#### EXERCISE PASSAGE

6.4 Evaluating algebraic expressions

The most important idea behind evaluating algebraic expressions is the idea of substitution. We substitute (or replace) the unknown variables with known values and calculate the new value or evaluate the expression. This process often leads to finding a single numerical value, which is the result of calculations determined by the algebraic expression.

substitute
to replace a variable in an equation with a value

We can think about this process as a flow diagram of input values. For example, to calculate the numerical value of \(10x + 2y\) for \(x = 3\) and \(y = 2\), we can complete the empty spaces in the diagram.

The first output is \(30\) and the second output is \(4\). Adding the two outputs together will give us the value of the expression:

\[10x + 2y\] \[= 10(3) + 2(2)\] \[= 30 + 4\] \[= 34\]

Remember that terms are separated by addition and subtraction symbols, and are joined into one by multiplication symbols, division symbols, and brackets. To evaluate an expression, we must:

  • separate it into terms
  • simplify each term (if needed)

########
#### DATA RECORDS

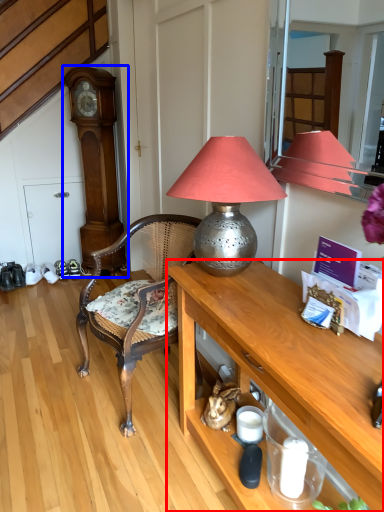
Question: Which object is closer to the camera taking this photo, desk (highlighted by a red box) or clock (highlighted by a blue box)?

Choices:
 (A) desk
 (B) clock

Answer: (A)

########

• [ASSIGNED TASK 1]
Reproduce word for word the part of the algebraic expressions passage that opens with the words containing "The most important" and closes with "the algebraic expression.".
• [ASSIGNED TASK 2]
Resume the passage on evaluating algebraic expressions at the point where it stops, and carry it forward.

• [ANSWER SPACE 1]
The most important idea behind evaluating algebraic expressions is the idea of substitution. We substitute (or replace) the unknown variables with known values and calculate the new value or evaluate the expression. This process often leads to finding a single numerical value, which is the result of calculations determined by the algebraic expression.

• [ANSWER SPACE 2]
  • add or subtract from left to right.

Worked example 6.11: Evaluating expressions

Evaluate the following expression if \(y = 8\), without using a calculator:

\[3 + 4y\]

Substitute.

Substitute \(y = 8\) into the expression.

Always use brackets when substituting.

\[3 + 4y\] \[= 3 + 4(8)\]

Calculate the value.

This expression has two terms:

\[= 3 + 4(8)\] \[= 3 + 32\] \[= 35\]

Therefore, the value of the expression when \(y = 8\) is \(35\).

Worked example 6.12: Evaluating expressions

Evaluate the following expression if \(y = 2\), without using a calculator:

\[2y^{2} - 5y + 5\]

Substitute \(y = 2\) into the expression.

Hint: Always use brackets when substituting.

\[2y^{2} - 5y + 5\] \[= 2(2)^{2} - 5(2) + 5\]

Evaluate the exponent term and simplify.

Exponents come before multiplication: \(2(2)^{2} = 2(2)(2) = 2(4)\).

\[= 2(4) - 10 + 5\] \[= 8 - 10 + 5\] \[= - 2 + 5\] \[= 3\]

Therefore the value of the expression when \(y = 2\) is \(3\).

Worked example 6.13: Evaluating expressions

Evaluate the following expression if \(a = 4\) and \(b = - 2\), without using a calculator:

\[- 3a + ab^{2}\]

Substitute.

Substitute \(a = 4\) and \(b = - 2\) into the expression.

Remember to use brackets when substituting.

\[- 3a + ab^{2}\] \[= - 3(4) + (4)( - 2)^{2}\]

Evaluate the exponent term and simplify.

Exponents come before multiplication: \(4( - 2)^{2} = 4( - 2)( - 2) = 4(4)\).

\[= - 12 + 4(4)\] \[= - 12 + 16\] \[= 4\]

Therefore the value of the expression when \(a = 4\) and \(b = - 2\) is \(4\).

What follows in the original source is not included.